Après avoir ramassé sa lance et vérifié la bonne place de son épée dans son dos, il reprit le chemin à travers la forêt, éclairé par les rayons de la lune.

Il suivit les traces de pattes d’Euryloque et fut saisi d’effroi en les observant redevenir petit à petit des traces de pieds humains. Il savait qu’un homme prévenu en valait deux mais ne pouvait s’empêcher d’imaginer subir le même sort que ses compagnons.

Il s’arrêta brusquement à la vue d’un voyageur, à quelques pas de lui. Il aurait juré qu’il n’y avait personne la seconde précédente.

Le naufragé vit les ailes de colombes qui ornaient ses talons et reconnut aussitôt Hermès, le messager des dieux.

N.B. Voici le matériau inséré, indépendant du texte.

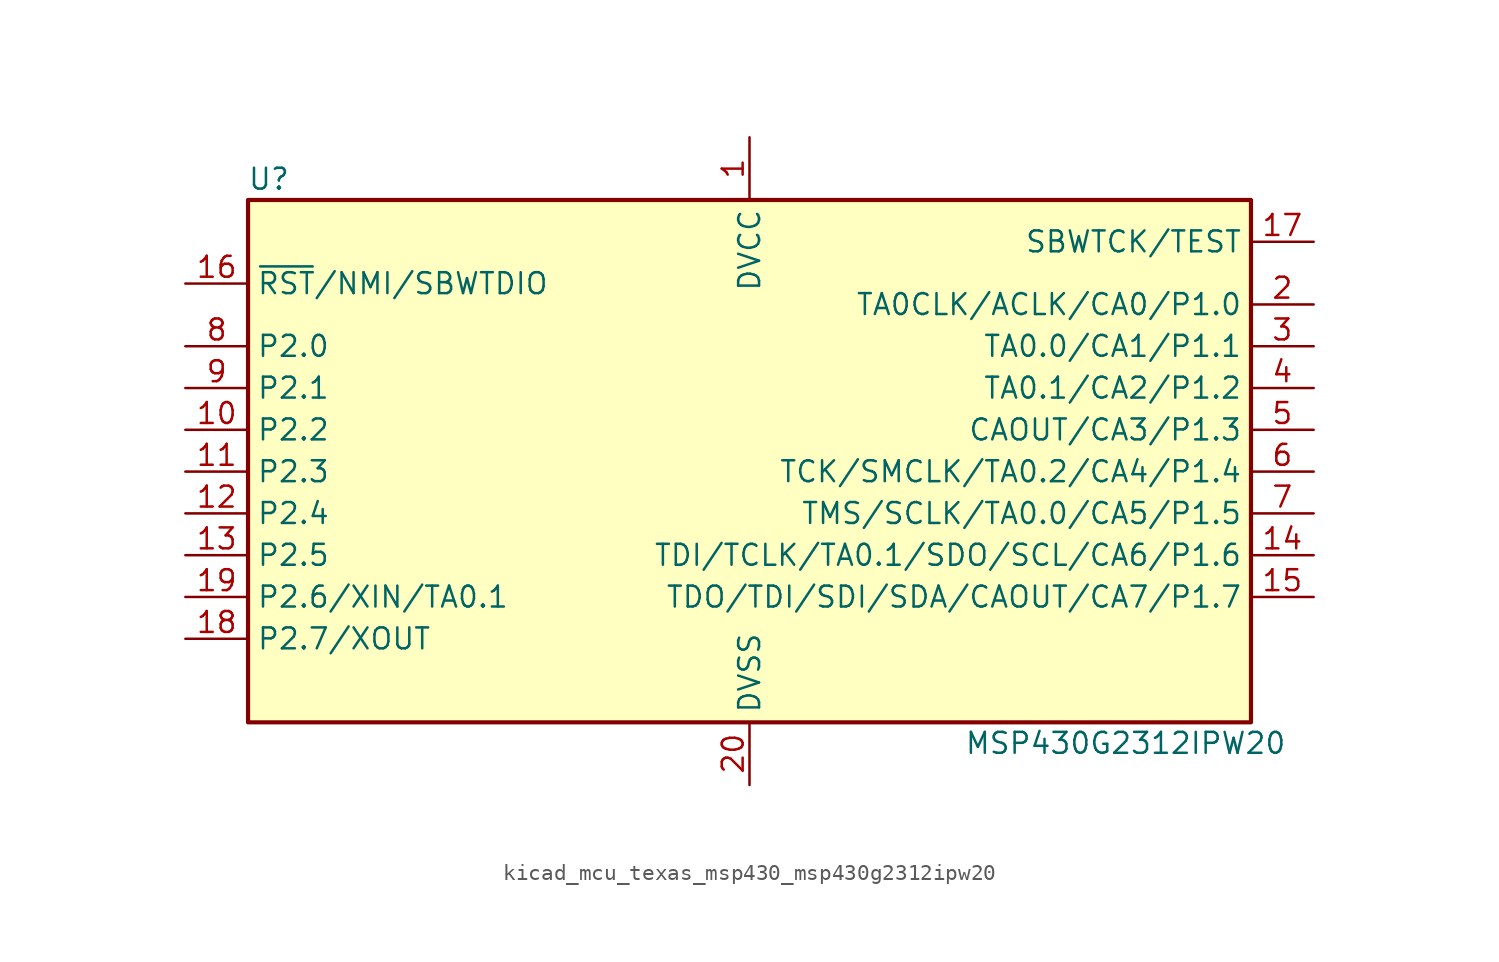
<source format=kicad_sym>
(kicad_symbol_lib
  (version 20220914)
  (generator kicad_symbol_editor)
  (symbol "kicad_mcu_texas_msp430_msp430g2312ipw20"
    (property "Reference" "U"
      (at -29.21 17.78 0)
      (effects (font (size 1.27 1.27))))
    (property "Value" "MSP430G2312IPW20"
      (at 22.86 -16.51 0)
      (effects (font (size 1.27 1.27))))
    (symbol "kicad_mcu_texas_msp430_msp430g2312ipw20_0_1"
      (rectangle (start -30.48 16.51) (end 30.48 -15.24) (stroke (width 0.254) (type default)) (fill (type background))))
    (symbol "kicad_mcu_texas_msp430_msp430g2312ipw20_1_1"
      (pin power_in line (at 0 20.32 270) (length 3.81) (name "DVCC" (effects (font (size 1.27 1.27)))) (number "1" (effects (font (size 1.27 1.27)))))
      (pin bidirectional line (at -34.29 2.54 0) (length 3.81) (name "P2.2" (effects (font (size 1.27 1.27)))) (number "10" (effects (font (size 1.27 1.27)))))
      (pin bidirectional line (at -34.29 0 0) (length 3.81) (name "P2.3" (effects (font (size 1.27 1.27)))) (number "11" (effects (font (size 1.27 1.27)))))
      (pin bidirectional line (at -34.29 -2.54 0) (length 3.81) (name "P2.4" (effects (font (size 1.27 1.27)))) (number "12" (effects (font (size 1.27 1.27)))))
      (pin bidirectional line (at -34.29 -5.08 0) (length 3.81) (name "P2.5" (effects (font (size 1.27 1.27)))) (number "13" (effects (font (size 1.27 1.27)))))
      (pin bidirectional line (at 34.29 -5.08 180) (length 3.81) (name "TDI/TCLK/TA0.1/SDO/SCL/CA6/P1.6" (effects (font (size 1.27 1.27)))) (number "14" (effects (font (size 1.27 1.27)))))
      (pin bidirectional line (at 34.29 -7.62 180) (length 3.81) (name "TDO/TDI/SDI/SDA/CAOUT/CA7/P1.7" (effects (font (size 1.27 1.27)))) (number "15" (effects (font (size 1.27 1.27)))))
      (pin input line (at -34.29 11.43 0) (length 3.81) (name "~{RST}/NMI/SBWTDIO" (effects (font (size 1.27 1.27)))) (number "16" (effects (font (size 1.27 1.27)))))
      (pin input line (at 34.29 13.97 180) (length 3.81) (name "SBWTCK/TEST" (effects (font (size 1.27 1.27)))) (number "17" (effects (font (size 1.27 1.27)))))
      (pin bidirectional line (at -34.29 -10.16 0) (length 3.81) (name "P2.7/XOUT" (effects (font (size 1.27 1.27)))) (number "18" (effects (font (size 1.27 1.27)))))
      (pin bidirectional line (at -34.29 -7.62 0) (length 3.81) (name "P2.6/XIN/TA0.1" (effects (font (size 1.27 1.27)))) (number "19" (effects (font (size 1.27 1.27)))))
      (pin bidirectional line (at 34.29 10.16 180) (length 3.81) (name "TA0CLK/ACLK/CA0/P1.0" (effects (font (size 1.27 1.27)))) (number "2" (effects (font (size 1.27 1.27)))))
      (pin power_in line (at 0 -19.05 90) (length 3.81) (name "DVSS" (effects (font (size 1.27 1.27)))) (number "20" (effects (font (size 1.27 1.27)))))
      (pin bidirectional line (at 34.29 7.62 180) (length 3.81) (name "TA0.0/CA1/P1.1" (effects (font (size 1.27 1.27)))) (number "3" (effects (font (size 1.27 1.27)))))
      (pin bidirectional line (at 34.29 5.08 180) (length 3.81) (name "TA0.1/CA2/P1.2" (effects (font (size 1.27 1.27)))) (number "4" (effects (font (size 1.27 1.27)))))
      (pin bidirectional line (at 34.29 2.54 180) (length 3.81) (name "CAOUT/CA3/P1.3" (effects (font (size 1.27 1.27)))) (number "5" (effects (font (size 1.27 1.27)))))
      (pin bidirectional line (at 34.29 0 180) (length 3.81) (name "TCK/SMCLK/TA0.2/CA4/P1.4" (effects (font (size 1.27 1.27)))) (number "6" (effects (font (size 1.27 1.27)))))
      (pin bidirectional line (at 34.29 -2.54 180) (length 3.81) (name "TMS/SCLK/TA0.0/CA5/P1.5" (effects (font (size 1.27 1.27)))) (number "7" (effects (font (size 1.27 1.27)))))
      (pin bidirectional line (at -34.29 7.62 0) (length 3.81) (name "P2.0" (effects (font (size 1.27 1.27)))) (number "8" (effects (font (size 1.27 1.27)))))
      (pin bidirectional line (at -34.29 5.08 0) (length 3.81) (name "P2.1" (effects (font (size 1.27 1.27)))) (number "9" (effects (font (size 1.27 1.27))))))))
</source>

 Bonjour Odysseus, une certaine bergère de ta connaissance qui te tient en haute estime m’envoie te délivrer un message. Je ne suis pas ici pour te dire ce qu’il est advenu de tes compagnons mais pour te révéler le moyen de te prémunir de Circé. Sur ton chemin, tu trouveras une fleur appelée le moly. N’oublie pas de respirer son poison car c’est le seul antidote connu.